Benefit = 10,000 units of "feel good" for each of 40 years
Total benefit = 400,000 units
If I discounted the future units at a high rate, say at 20% per year, then the benefit in the 40th year would be very small, but the benefits of the earlier years would still add up to more than the cost. Using a discounting calculator the benefits in terms of "present value" to me would still be higher: 50,000 units compared to a cost of 20,000 - so that would still be a good deal.
However there is also most often value added through compounding, which is essential to determining future value also. Learn it and your life will be immensely better.]
People who misvalue the discount rate (or overvalue the present) will have lives that are a fraction of the total value of those who have learned how to compute the cost and benefits objectively. Yes, the cost "right now" will still seem to be something we do not want to incur, and we will be "behind" at first, in a sense, but after only a relatively short time, the benefits in total will accumulate each year such that they are greater than the costs.
LEARNING THE WISDOM TO APPLY IT CORRECTLY
That's what is rational in an objective sense. Learning the wisdom to be able to determine how things tradeoff is necessary, however, to achieve high returns in life.
As one fellow put it, talking about his children (about 30 years old at the time): "They think the 'long term' is tomorrow."
Now, 10 years later, they are beginning to see the costs of such thinking.
SOME WOULD OBJECT: AFTER ALL WE'RE JUST HUMAN
Yes, we're imperfect and not super beings or fictional heroes. But, given our humanness and that we will get tired and make errors or simply not know enough yet, it is still profoundly stooopid to not learn the wisdom of how things work and how to make them work for one's greater good.
I use that term, believe it or not, with affection for all humans. I don't mean it derogatorily, because, indeed, there is no fault for not knowing better than one knows at the time - but one would be much better off if one began the process of learning wisdom as early and as rapidly as is practical. (An essential understanding in life is to understand what seems contradictory to what we are taught and to how we have chosen to criticize ourselves: Why There Is No Fault.
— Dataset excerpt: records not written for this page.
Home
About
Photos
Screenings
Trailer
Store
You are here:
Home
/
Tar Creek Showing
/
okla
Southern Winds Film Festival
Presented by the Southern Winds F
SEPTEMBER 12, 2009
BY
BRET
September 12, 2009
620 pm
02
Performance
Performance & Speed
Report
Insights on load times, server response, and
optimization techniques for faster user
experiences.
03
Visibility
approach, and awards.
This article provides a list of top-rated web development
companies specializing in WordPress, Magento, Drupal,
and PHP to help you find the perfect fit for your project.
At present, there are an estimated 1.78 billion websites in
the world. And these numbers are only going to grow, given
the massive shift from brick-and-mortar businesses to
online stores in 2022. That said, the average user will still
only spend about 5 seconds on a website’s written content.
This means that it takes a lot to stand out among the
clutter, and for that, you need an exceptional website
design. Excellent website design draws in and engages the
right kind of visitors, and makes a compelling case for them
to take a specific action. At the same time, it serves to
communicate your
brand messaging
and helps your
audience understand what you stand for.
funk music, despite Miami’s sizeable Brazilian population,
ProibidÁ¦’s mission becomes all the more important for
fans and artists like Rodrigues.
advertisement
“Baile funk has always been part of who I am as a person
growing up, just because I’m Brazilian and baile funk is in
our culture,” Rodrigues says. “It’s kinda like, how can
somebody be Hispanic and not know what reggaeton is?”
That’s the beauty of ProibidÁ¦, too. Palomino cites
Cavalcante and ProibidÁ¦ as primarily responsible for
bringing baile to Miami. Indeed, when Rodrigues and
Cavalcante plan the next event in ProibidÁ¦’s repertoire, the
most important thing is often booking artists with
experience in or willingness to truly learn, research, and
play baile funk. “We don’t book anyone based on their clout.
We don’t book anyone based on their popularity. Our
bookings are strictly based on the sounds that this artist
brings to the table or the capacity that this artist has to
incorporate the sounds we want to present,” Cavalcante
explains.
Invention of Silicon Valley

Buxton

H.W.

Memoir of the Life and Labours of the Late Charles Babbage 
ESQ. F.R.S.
Read it and see if you "get" it - it'll change your life dramatically for the better. [There is no possible discount rate that would make the benefit of this less than the cost of bothering to learn and understand this and apply it for the rest of your life!!!!!!])
THE SOLUTION
If one gains the wisdom to evaluate the net long term value in terms of the present, one will make better decisions when one is "using his/her head". If one does not engage one's higher brain, then the simplistic primitive brain will make the choice based on its childlike simplistic thinking.
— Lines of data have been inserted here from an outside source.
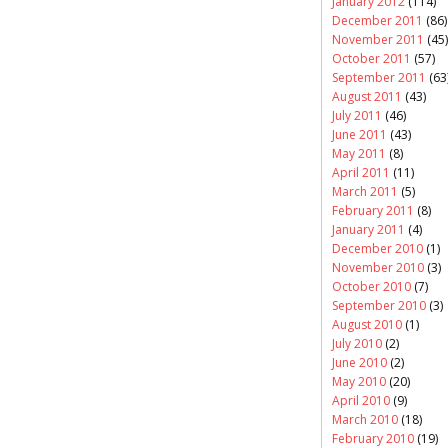
January 2012
(114)
December 2011
(86)
November 2011
(45)
October 2011
(57)
September 2011
(63
August 2011
(43)
July 2011
(46)
June 2011
(43)
May 2011
(8)
April 2011
(11)
March 2011
(5)
February 2011
(8)
January 2011
(4)
December 2010
(1)
November 2010
(3)
October 2010
(7)
September 2010
(3)
August 2010
(1)
July 2010
(2)
June 2010
(2)
May 2010
(20)
April 2010
(9)
March 2010
(18)
February 2010
(19)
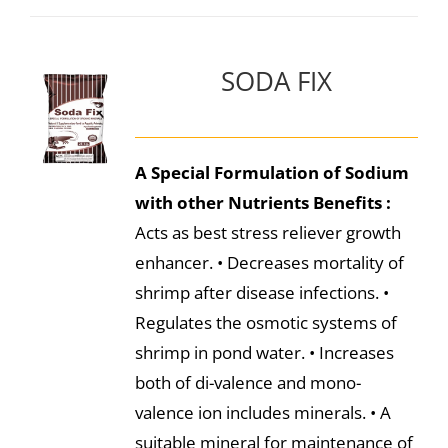
SODA FIX
A Special Formulation of Sodium
with other Nutrients
Benefits :
Acts as best stress reliever growth
enhancer. • Decreases mortality of
shrimp after disease infections. •
Regulates the osmotic systems of
shrimp in pond water. • Increases
both of di-valence and mono-
valence ion includes minerals. • A
suitable mineral for maintenance of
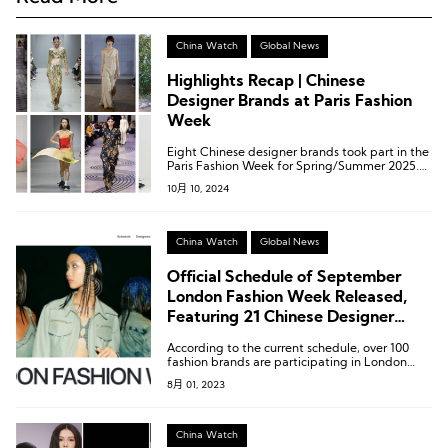
China Watch
Global News
Highlights Recap | Chinese
Designer Brands at Paris Fashion
Week
Eight Chinese designer brands took part in the
Paris Fashion Week for Spring/Summer 2025.
These eight brands are: Caroline Hu, Dawei,
10月 10, 2024
Didu, RUIbuilt, Ruohan, Shiatzy Chen, Shuting
Qiu, and Uma Wang (listed alphabetically).
China Watch
Global News
Official Schedule of September
London Fashion Week Released,
Featuring 21 Chinese Designer
Brands
According to the current schedule, over 100
fashion brands are participating in London
Fashion Week, including well-known names
8月 01, 2023
like Burberry, JW Anderson, Simone Rocha, as
well as the winners of prestigious awards such
as the BFC/Vogue Designer Fashion Fund
recipient 16Arlington, the 2023 BFC Fashion
China Watch
Trust Award winner Chopova Lowena, Molly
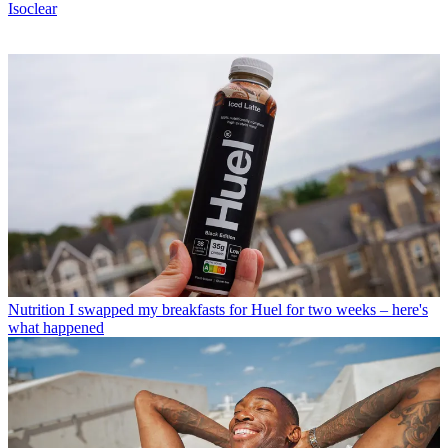
Isoclear
Nutrition
I swapped my breakfasts for Huel for two weeks – here's
what happened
I would suggest that one should not let one's life be run by an impulsive, childish, simplistic lower brain system. A good portion of this site is dealing with the realities involved here and how it can make a huge difference if you employ the higher brain AND use decisions already derived (from past thinking) from the higher brain. See Using The Higher Brain As It Should Be Used - The "Secret" To A Greater Life.
In this case, I'll take you back to the unexplained "hanging" header for this piece: "I NEED TO CLARIFY AND DECLARE LONG TERM VALUE...". This refers to deciding ahead of time and even writing it down in a list of decisions about life, and then strongly declaring it what is decided to be of great value.
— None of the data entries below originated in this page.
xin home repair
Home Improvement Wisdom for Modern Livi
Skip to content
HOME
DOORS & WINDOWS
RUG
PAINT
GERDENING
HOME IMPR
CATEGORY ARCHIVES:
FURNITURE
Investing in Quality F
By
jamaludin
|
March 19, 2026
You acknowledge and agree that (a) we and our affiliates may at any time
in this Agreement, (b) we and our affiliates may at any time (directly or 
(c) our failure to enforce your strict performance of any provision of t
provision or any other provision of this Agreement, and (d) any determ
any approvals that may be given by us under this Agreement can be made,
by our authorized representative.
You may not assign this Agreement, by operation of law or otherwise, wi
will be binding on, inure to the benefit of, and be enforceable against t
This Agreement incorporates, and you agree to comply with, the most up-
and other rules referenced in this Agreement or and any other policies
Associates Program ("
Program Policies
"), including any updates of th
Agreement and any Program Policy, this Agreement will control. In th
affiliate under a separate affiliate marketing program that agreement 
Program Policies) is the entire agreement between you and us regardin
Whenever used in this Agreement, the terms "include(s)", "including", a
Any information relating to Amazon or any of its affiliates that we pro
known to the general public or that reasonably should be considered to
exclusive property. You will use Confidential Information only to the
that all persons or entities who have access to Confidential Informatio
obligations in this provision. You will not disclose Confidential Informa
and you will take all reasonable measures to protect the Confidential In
An example, although you'll probably need to do more supportive learning about this, you could declare that:
"An hour of learning wisdom will produce great future benefits for me, in terms of knowing how to produce greater benefits more smartly and with less and less effort. It would be totally foolish of me to not spend many hours learning wisdom, for I would be giving up so much of what would be a tremendously better life."
It could be stated better, I'm sure, but you get the idea.
Being clear and being strong about something is one of the great "secrets" to success. (The opposite is being unclear, which always, in philosophical languaging, truly sucks!)